** Data in this exercise follows **

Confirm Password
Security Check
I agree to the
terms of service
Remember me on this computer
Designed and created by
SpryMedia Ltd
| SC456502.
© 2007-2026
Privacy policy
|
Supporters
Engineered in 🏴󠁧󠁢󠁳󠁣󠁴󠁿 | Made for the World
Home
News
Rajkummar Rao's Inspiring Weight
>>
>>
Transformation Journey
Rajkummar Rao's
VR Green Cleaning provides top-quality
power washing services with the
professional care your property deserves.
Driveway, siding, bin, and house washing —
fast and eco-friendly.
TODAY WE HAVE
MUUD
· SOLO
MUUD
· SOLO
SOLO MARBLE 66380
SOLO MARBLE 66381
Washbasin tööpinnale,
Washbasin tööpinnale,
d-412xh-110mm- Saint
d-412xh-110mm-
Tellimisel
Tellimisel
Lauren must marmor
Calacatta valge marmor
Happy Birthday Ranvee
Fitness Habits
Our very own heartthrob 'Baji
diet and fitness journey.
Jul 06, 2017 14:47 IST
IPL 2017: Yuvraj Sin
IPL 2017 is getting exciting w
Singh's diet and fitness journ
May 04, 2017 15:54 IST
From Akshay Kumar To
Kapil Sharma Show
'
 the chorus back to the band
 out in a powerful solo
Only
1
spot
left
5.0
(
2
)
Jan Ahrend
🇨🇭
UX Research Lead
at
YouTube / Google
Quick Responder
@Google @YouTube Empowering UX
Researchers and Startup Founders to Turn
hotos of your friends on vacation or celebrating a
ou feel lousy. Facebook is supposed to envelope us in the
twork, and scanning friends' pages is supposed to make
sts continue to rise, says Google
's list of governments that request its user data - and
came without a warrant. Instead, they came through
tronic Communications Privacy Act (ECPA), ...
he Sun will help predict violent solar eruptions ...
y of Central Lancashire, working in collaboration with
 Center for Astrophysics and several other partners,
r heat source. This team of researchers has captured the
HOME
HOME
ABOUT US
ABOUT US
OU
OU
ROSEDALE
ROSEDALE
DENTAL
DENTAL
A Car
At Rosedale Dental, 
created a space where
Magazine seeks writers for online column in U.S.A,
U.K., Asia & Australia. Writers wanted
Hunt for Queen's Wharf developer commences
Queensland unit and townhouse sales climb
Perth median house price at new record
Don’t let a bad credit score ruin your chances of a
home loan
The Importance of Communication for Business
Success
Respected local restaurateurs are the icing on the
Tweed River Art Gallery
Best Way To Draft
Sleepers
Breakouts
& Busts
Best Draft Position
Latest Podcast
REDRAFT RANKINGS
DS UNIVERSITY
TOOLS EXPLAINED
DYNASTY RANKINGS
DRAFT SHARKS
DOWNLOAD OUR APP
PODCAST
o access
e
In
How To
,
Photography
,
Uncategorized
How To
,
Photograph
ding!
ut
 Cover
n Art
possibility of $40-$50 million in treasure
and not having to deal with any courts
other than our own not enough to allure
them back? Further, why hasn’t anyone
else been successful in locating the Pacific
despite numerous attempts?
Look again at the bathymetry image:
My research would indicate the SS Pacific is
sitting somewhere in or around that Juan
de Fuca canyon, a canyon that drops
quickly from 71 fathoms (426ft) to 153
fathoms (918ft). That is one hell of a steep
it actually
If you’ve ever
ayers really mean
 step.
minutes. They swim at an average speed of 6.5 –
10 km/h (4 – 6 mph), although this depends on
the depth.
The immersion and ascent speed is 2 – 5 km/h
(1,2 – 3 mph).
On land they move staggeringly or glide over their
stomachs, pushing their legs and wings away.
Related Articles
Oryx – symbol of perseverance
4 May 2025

** End of Data in this exercise **

What to work on: Copy the data line for line, starting at its first line and ending with the line that contains "Hunt for Queen's Wharf developer commences". Include both of those lines.

Response box:
Confirm Password
Security Check
I agree to the
terms of service
Remember me on this computer
Designed and created by
SpryMedia Ltd
| SC456502.
© 2007-2026
Privacy policy
|
Supporters
Engineered in 🏴󠁧󠁢󠁳󠁣󠁴󠁿 | Made for the World
Home
News
Rajkummar Rao's Inspiring Weight
>>
>>
Transformation Journey
Rajkummar Rao's
VR Green Cleaning provides top-quality
power washing services with the
professional care your property deserves.
Driveway, siding, bin, and house washing —
fast and eco-friendly.
TODAY WE HAVE
MUUD
· SOLO
MUUD
· SOLO
SOLO MARBLE 66380
SOLO MARBLE 66381
Washbasin tööpinnale,
Washbasin tööpinnale,
d-412xh-110mm- Saint
d-412xh-110mm-
Tellimisel
Tellimisel
Lauren must marmor
Calacatta valge marmor
Happy Birthday Ranvee
Fitness Habits
Our very own heartthrob 'Baji
diet and fitness journey.
Jul 06, 2017 14:47 IST
IPL 2017: Yuvraj Sin
IPL 2017 is getting exciting w
Singh's diet and fitness journ
May 04, 2017 15:54 IST
From Akshay Kumar To
Kapil Sharma Show
'
 the chorus back to the band
 out in a powerful solo
Only
1
spot
left
5.0
(
2
)
Jan Ahrend
🇨🇭
UX Research Lead
at
YouTube / Google
Quick Responder
@Google @YouTube Empowering UX
Researchers and Startup Founders to Turn
hotos of your friends on vacation or celebrating a
ou feel lousy. Facebook is supposed to envelope us in the
twork, and scanning friends' pages is supposed to make
sts continue to rise, says Google
's list of governments that request its user data - and
came without a warrant. Instead, they came through
tronic Communications Privacy Act (ECPA), ...
he Sun will help predict violent solar eruptions ...
y of Central Lancashire, working in collaboration with
 Center for Astrophysics and several other partners,
r heat source. This team of researchers has captured the
HOME
HOME
ABOUT US
ABOUT US
OU
OU
ROSEDALE
ROSEDALE
DENTAL
DENTAL
A Car
At Rosedale Dental, 
created a space where
Magazine seeks writers for online column in U.S.A,
U.K., Asia & Australia. Writers wanted
Hunt for Queen's Wharf developer commences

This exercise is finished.